# Scotts rider....Trans problems



## ZukiJon (Nov 15, 2006)

I have a Scotts riding mower, 15.5hp B&S i/c, 6 speed. When I put it in 5th or 6th gear it hesitates and squeals before moving. It does it mostly under load. Also the brakes are not the greatest in the world. Is there a clutch that i can replace. Or should I look for a new trans? Thanks.

Jon


----------



## newz7151 (Oct 15, 2006)

Probably a belt or idler on the drive system. Is your Scotts a Murray Scotts, or a John Deere Scotts?


----------



## ZukiJon (Nov 15, 2006)

It's a Murray Scotts....the drive belt is brand new and I replaced the only pully that was in bad shape. The noise really sounds like it's coming from the rear end to me. The way it hesitates also leads me to believe this. Does the trans on this thing have clutch and brake pads. The brakes aren't that great, almost none at all. Thanks.

Jon


----------



## 30yearTech (Sep 14, 2006)

The drive belt is also the clutching mechanism. Tension is applied via an idler arm and pulley when the clutch pedal is released. It does sound like the belt may be slipping when the transmission is in the higher speeds (5th or 6th) there is a much greater load on the input drive pulley to the transaxle. If the belt is not as tight as it should be or possibly the incorrect size it can slip on the pulley and make a squealing sound.

Yes there is a brake, it is usually located on the side of the transaxle and can be a disc or band type brake, there should be some adjustments that can be made to tighten it up, or you may have to replace the brake pucks or band.


----------



## ZukiJon (Nov 15, 2006)

Thanks....I'll look a little closer at it tomorrow.....can the idler arm be tightened up to keep the belt from slipping? The belt is new and I'm pretty sure it's the correct one, could there be something wrong with the pulley on the transaxle causing it to slip? Thanks again for the info.

Jon


----------



## bugman (Aug 12, 2004)

Negative on the pulley on the trans.... positive on the clutch pulley (its a tiny pulley, maybe 4-5 inches? across, this is moved in when you press down on the clutch/brake...(takes tension off) and let go (puts tension on the belt) when you release it.... This can get loose over the years.... and yes its adjustable usually.... just a bolt holding it on, this same bolt holds it onto a bracket that allows adjusting.

About the only thing other then that, would have to be some type of oil/grease on the pulleys....


----------

◆ **Supplied information**
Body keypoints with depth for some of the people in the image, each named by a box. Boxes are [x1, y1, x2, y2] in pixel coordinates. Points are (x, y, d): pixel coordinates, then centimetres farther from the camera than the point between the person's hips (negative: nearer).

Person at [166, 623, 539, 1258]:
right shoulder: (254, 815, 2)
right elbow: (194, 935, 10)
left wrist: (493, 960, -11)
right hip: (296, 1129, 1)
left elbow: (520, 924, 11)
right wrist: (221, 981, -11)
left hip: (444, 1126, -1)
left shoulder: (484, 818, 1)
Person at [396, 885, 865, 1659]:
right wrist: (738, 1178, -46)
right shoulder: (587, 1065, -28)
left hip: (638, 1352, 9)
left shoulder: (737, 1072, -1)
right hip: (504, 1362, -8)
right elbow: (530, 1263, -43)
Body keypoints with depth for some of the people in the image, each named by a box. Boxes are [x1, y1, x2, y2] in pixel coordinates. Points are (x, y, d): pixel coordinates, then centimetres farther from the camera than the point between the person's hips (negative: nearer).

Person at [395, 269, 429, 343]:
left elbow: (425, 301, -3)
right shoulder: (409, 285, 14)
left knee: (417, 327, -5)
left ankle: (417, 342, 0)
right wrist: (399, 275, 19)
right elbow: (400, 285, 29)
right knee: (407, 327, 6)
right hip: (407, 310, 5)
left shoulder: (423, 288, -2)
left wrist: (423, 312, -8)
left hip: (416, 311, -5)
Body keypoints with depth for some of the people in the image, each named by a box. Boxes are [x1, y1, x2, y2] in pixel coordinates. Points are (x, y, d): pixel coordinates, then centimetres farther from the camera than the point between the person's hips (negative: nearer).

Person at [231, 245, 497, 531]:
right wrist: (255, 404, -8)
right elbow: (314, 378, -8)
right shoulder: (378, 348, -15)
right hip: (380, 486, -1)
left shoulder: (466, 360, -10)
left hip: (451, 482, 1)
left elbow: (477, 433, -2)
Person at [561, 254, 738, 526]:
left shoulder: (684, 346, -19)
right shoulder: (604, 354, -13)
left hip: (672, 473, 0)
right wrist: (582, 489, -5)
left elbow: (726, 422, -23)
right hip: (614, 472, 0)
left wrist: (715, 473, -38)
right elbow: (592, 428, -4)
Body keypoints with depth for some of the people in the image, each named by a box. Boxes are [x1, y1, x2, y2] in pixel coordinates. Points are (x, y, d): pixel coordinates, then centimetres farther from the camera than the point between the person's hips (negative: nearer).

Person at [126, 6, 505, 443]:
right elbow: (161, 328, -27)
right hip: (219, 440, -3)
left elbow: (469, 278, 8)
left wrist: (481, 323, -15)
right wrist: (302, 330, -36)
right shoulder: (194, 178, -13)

◆ **Task to complete**
In the riding mower thread, what part serves as the clutching mechanism on the drive system?

◆ **Task solution**
The drive belt.